The mania of investments in companies like Groupon pre-IPO ended in January 2011 as the fallacy of sustainable valuations for such young companies became evident. “Groupon would never have gotten this big without that late-stage money,” said Bill Gurley, a general partner at venture capital firm Benchmark Capital, which did not invest in 2009. Hindsight being cheap, Gurley told the WSJ, “The guys that backed Groupon early—even at today’s prices—they made lots of money.”
Andreessen and others, including Starbucks’ CEO Howard Schultz, who resigned as a Groupon director in April, CEO Andrew Mason that an IPO was premature, and would put the company under pressure to increase marketing expenditures exorbitantly to obtain new customers, among other things.
A key complaint from Groupon users is frequency of e-mails. According to a study by McKinsey Global Institute we covered recently, more than one quarter of the average employee’s day is spent reading and responding to e-mails, making it the second-most time-consuming activity after “role-specific tasks.”
Other complaints include quality of the actual offers. One consumer told the Times: “I once got a Groupon for teeth whitening. I went to the office and the receptionist gave me some bleach and told me to do it at home. She said it would be extra if I wanted the dentist to do it.” A sign that the honeymoon is over is the counter movement of sites like UnsubscribeDeals.com for those wearied by daily deals.
Edwin Hermawan, co-founder with Lea Pische of Unsubscribe, summarized the experience that led to the start-up: “I have a buddy who owns a hair salon. He was cutting my hair, and I was like, ‘Bro, you look a bit dazed.’ He was like, ‘I’ve just been giving blowouts. All day. Blowouts. I wanna die.’ He did a deal, $20 for a $40 blowout. Everybody just came in once, and my buddy was like, ‘You wouldn’t believe all the blowouts I’ve been doing. I never want to do a Living Social ever again.’ He was like, ‘You’re my first actual haircut this week.’ And it was a Thursday.”

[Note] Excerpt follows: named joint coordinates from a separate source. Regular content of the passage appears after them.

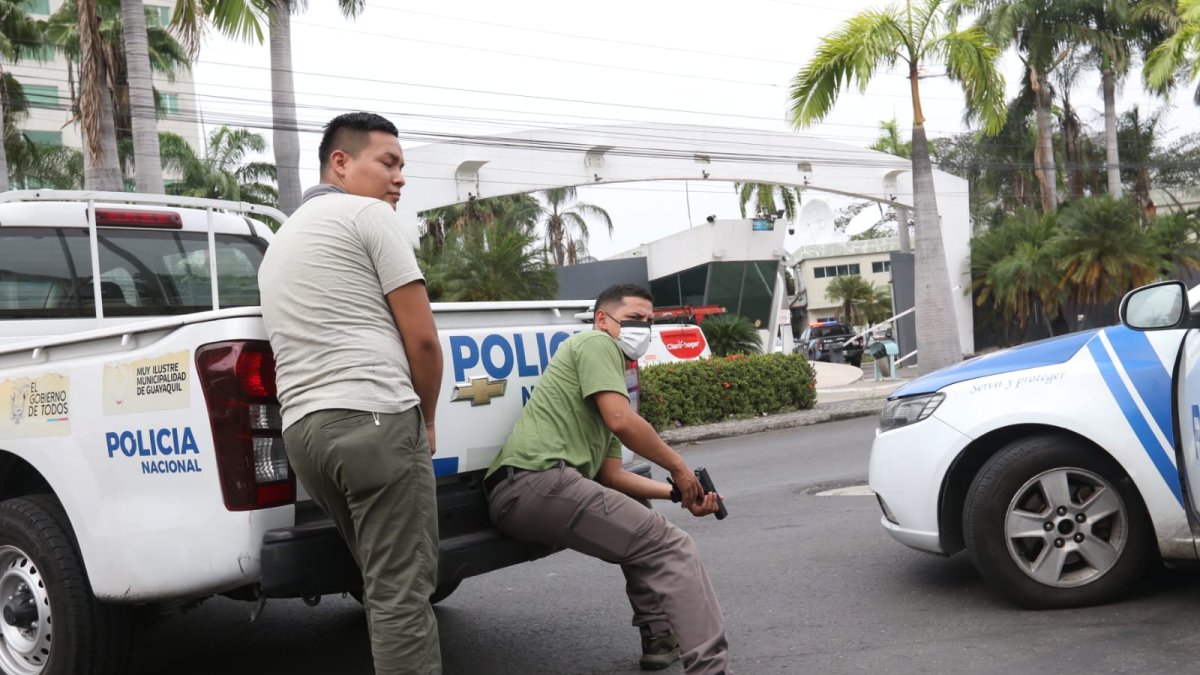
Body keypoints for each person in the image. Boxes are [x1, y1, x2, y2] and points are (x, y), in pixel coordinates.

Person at [258, 112, 443, 675]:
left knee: (380, 578)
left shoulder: (279, 243)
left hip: (305, 436)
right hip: (376, 419)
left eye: (402, 167)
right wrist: (427, 420)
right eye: (387, 162)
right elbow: (424, 342)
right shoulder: (368, 215)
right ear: (341, 162)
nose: (399, 178)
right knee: (401, 592)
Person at [485, 283, 729, 675]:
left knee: (640, 511)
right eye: (634, 319)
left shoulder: (608, 383)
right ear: (603, 319)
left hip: (533, 491)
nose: (642, 329)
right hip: (536, 482)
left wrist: (679, 494)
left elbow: (612, 476)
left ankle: (659, 637)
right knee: (674, 548)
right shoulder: (596, 345)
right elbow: (623, 421)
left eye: (649, 321)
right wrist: (679, 467)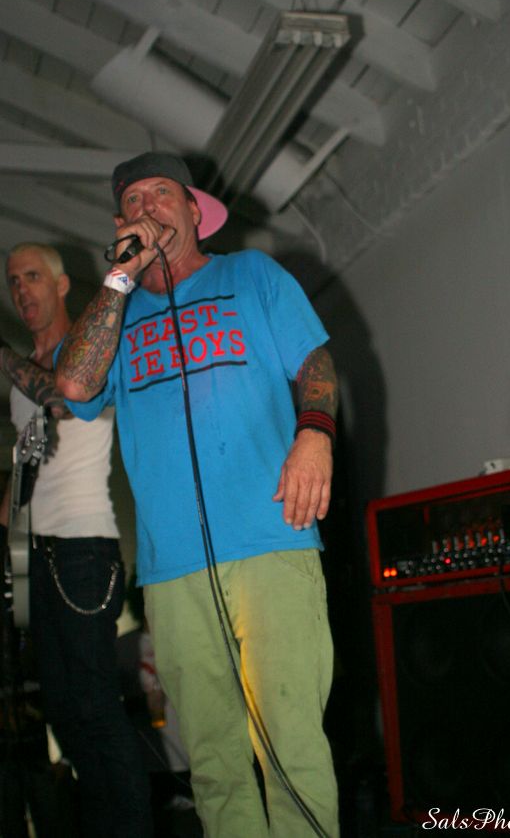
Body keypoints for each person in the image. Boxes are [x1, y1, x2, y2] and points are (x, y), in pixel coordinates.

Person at [55, 152, 340, 837]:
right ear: (120, 224)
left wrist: (315, 434)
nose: (147, 207)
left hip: (272, 537)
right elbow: (74, 386)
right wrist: (119, 279)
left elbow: (314, 362)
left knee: (290, 744)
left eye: (161, 193)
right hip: (174, 568)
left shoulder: (252, 275)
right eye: (133, 201)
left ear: (192, 210)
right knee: (212, 762)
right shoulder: (116, 315)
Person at [0, 243, 152, 838]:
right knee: (63, 711)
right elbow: (29, 464)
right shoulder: (22, 375)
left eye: (32, 276)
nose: (22, 289)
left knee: (94, 705)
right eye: (13, 281)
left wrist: (3, 356)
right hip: (37, 554)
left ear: (62, 285)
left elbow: (64, 401)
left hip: (84, 549)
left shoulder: (86, 351)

As Groupon’s business model slips and slides, several key pre-IPO investors have held or boosted their stock: Kleiner Perkins holds 8.2 million shares bought in January 2011; Morgan Stanley increased its stake to 39 million shares, up from 19 million over the three months ending in June; and T. Rowe Price now holds nearly 12% of Groupon stock, having recently tripled its holdings.
Whether it’s the death knell of the daily deals business or a bumpy evolution remains to be seen, as well as what that iteration will be in the subsequent step of social technologies’ digital land grab.